Outgoing Florida Rep. Allen West, R-Fla., said in an interview that his losing campign was marred by vicious attacks on his character that distracted from the “vigorous debate” about the direction of the country he’d like to have.
Though he has conceded defeat in his congressional reelection race, West told NPR that he was not necessarily done serving his country, noting that Abraham Lincoln also served only one term in office.
“We should have a vigorous debate about issues,” West said. “But when you want to try to destroy someone's character I think that that does have an impact and an effect in the electoral process, if we want to call it that.”
West questioned whether honor or integrity can exist in American politics, calling character assassination a distraction from governing the country.
In his own race, specifically, he said a group came from San Francisco spreading rumors that he beat his wife and portraying him as an “African-American punching white women in the face with boxing gloves or stealing money from black families.”
“There was also a Super PAC that came down from San Francisco, and this is what some of the people that were out walking neighborhoods, these people were spreading rumors that I beat my wife,” West said. “Also, there were some issues about voter fraud up in St. Lucie County. As a matter of fact, the certified results that were sent up from St.
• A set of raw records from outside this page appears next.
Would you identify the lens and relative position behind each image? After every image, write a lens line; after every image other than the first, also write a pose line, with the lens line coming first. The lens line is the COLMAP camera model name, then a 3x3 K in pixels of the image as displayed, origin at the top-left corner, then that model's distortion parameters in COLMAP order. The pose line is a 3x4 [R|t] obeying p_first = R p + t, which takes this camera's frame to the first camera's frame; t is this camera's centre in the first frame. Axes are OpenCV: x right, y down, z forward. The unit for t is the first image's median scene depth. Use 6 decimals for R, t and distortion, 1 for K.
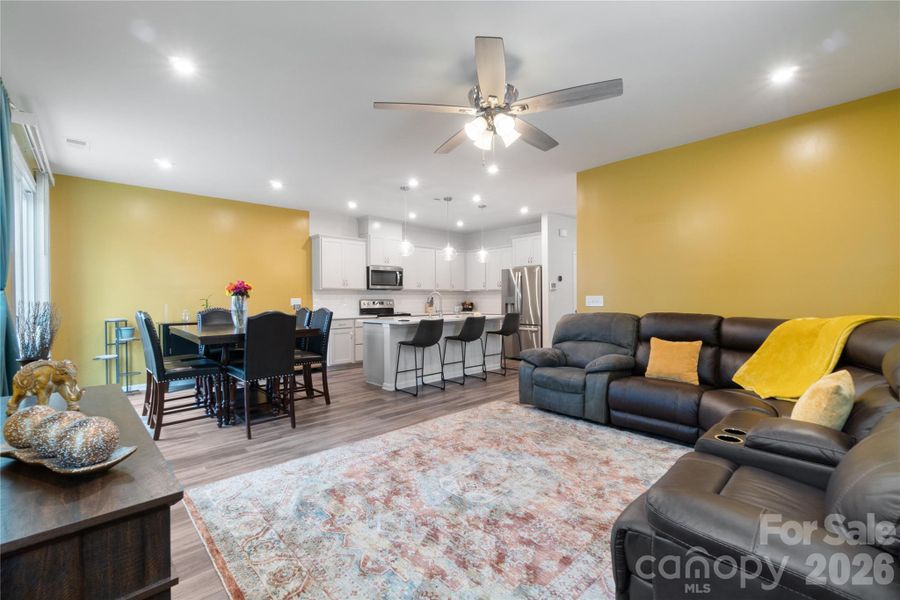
lens RADIAL K [[392.0, 0, 454.5], [0, 392.0, 303.1], [0, 0, 1]] dist [0.001089, -0.000018]
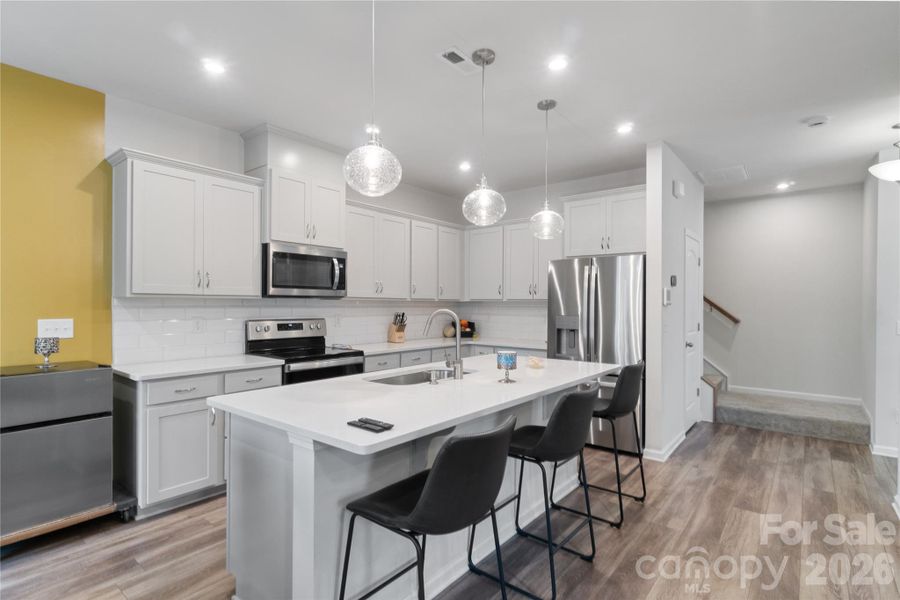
lens RADIAL K [[438.6, 0, 455.0], [0, 438.6, 300.6], [0, 0, 1]] dist [0.001439, 0.001093]
pose [[0.990084, 0.015094, 0.139662, -0.079858], [-0.012785, 0.999767, -0.017417, -0.025015], [-0.139893, 0.015459, 0.990046, 0.488241]]
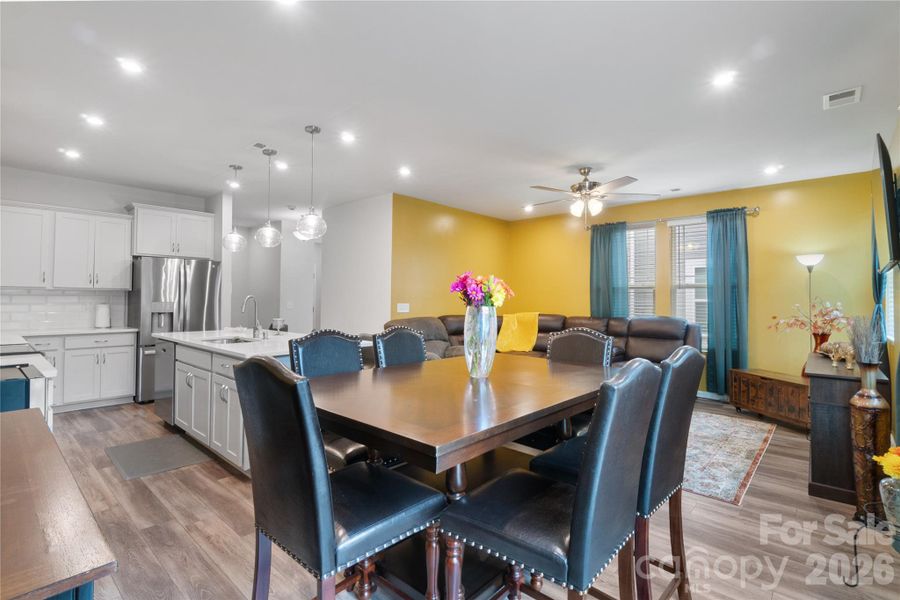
lens RADIAL K [[438.6, 0, 444.1], [0, 438.6, 296.3], [0, 0, 1]] dist [0.001439, 0.001093]
pose [[-0.071896, 0.015412, 0.997293, -0.604490], [-0.005251, 0.999861, -0.015830, -0.018795], [-0.997398, -0.006375, -0.071805, 0.623193]]
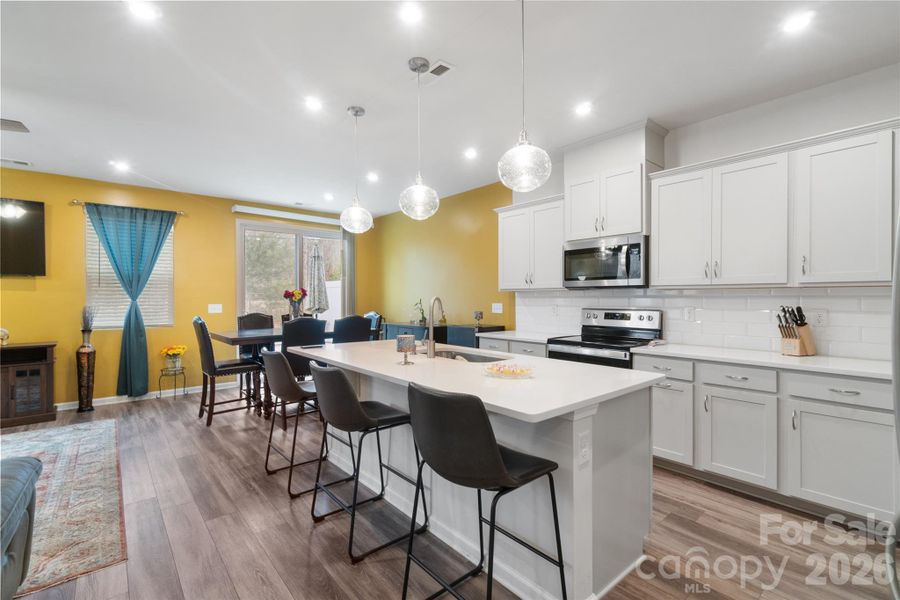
lens RADIAL K [[392.0, 0, 443.9], [0, 392.0, 296.7], [0, 0, 1]] dist [0.001089, -0.000018]
pose [[-0.032990, 0.013079, -0.999370, 0.311842], [0.001052, 0.999914, 0.013052, -0.031596], [0.999455, -0.000621, -0.033001, 0.844735]]
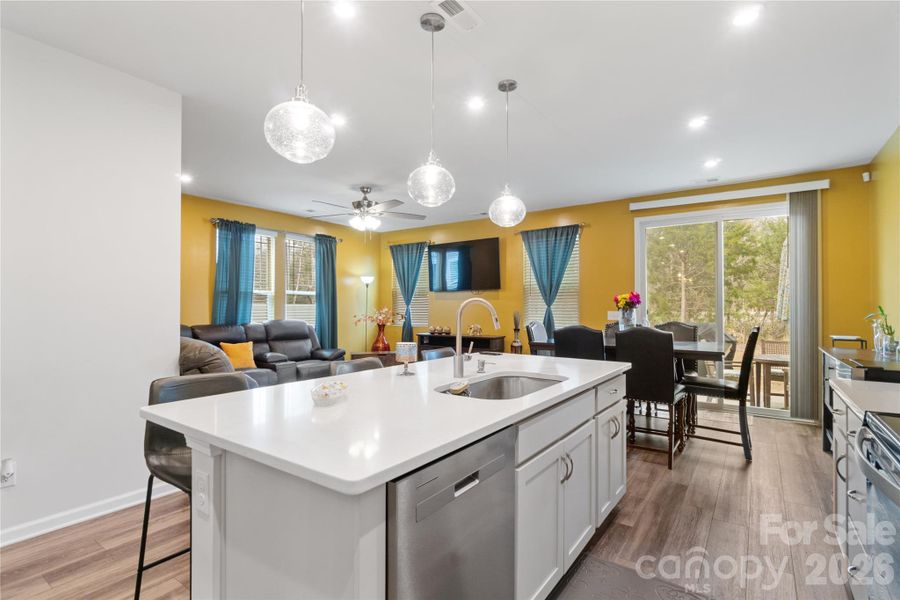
lens RADIAL K [[438.6, 0, 453.4], [0, 438.6, 306.0], [0, 0, 1]] dist [0.001439, 0.001093]
pose [[-0.976584, 0.010860, -0.214864, 0.039384], [0.010634, 0.999941, 0.002207, -0.022982], [0.214875, -0.000130, -0.976641, 1.111992]]
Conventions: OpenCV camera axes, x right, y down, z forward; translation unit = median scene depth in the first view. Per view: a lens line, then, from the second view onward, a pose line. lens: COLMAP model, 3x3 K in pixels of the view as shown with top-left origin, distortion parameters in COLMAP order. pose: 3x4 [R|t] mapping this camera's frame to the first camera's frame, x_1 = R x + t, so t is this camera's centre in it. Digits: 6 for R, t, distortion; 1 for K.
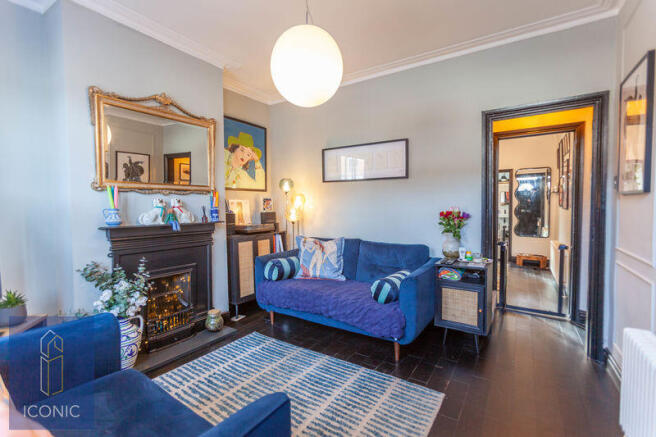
lens RADIAL K [[298.1, 0, 330.4], [0, 298.1, 216.1], [0, 0, 1]] dist [0.000413, -0.000007]
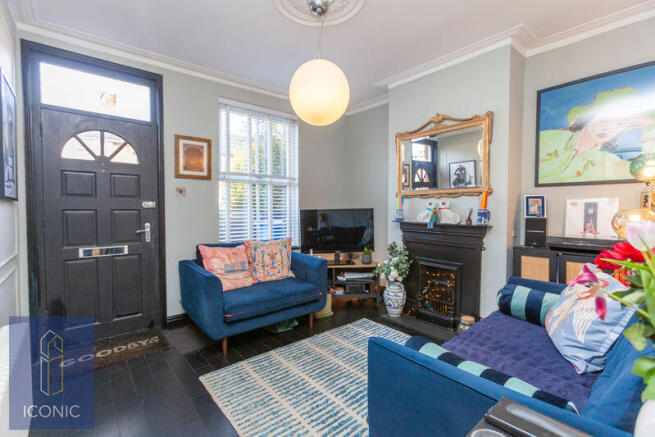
lens RADIAL K [[297.7, 0, 329.9], [0, 297.7, 216.1], [0, 0, 1]] dist [0.000413, -0.000007]
pose [[-0.279180, 0.032432, -0.959691, 0.723184], [-0.035620, 0.998392, 0.044101, -0.038424], [0.959578, 0.046496, -0.277576, 0.937343]]
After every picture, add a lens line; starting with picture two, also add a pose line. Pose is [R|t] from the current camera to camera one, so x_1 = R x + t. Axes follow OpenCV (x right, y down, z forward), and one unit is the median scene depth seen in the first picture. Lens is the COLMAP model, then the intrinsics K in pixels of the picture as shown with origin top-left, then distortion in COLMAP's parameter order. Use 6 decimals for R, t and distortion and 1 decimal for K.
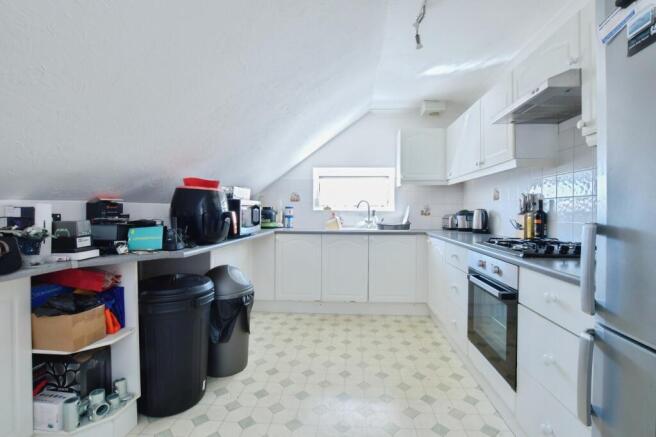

Lucie County, the supervisor of elections said that there were irregularities in it.”
Those irregularities, as well as early voting issues in swing states such as Florida and Ohio, are causing causing voters to question their role in the process while “career politicians” devise ways to stay in office.
Long-serving politicians who make working in Washington their job, he added, are part of the problem, adding to both the character-based arguments that dominate modern races, as well as problems with the voting process itself.
“Right now, there are a lot of people that are losing trust and confidence in the electoral process in the United States of America,” he said. “If people start to believe that their vote is not being counted, then we don't have the consent of the governed and we have something that is far less than what this country was intended to be.”
Though he lost, West said he expects to continue to serve the country in some way, though he gave no specifics or indication that he knew what that service would entail.
“God closes a door so that he can open up greater doors. I will continue to, you know, stand up and fight for this country,” he said, adding “and always remember, Abraham Lincoln only served one term in Congress, too.”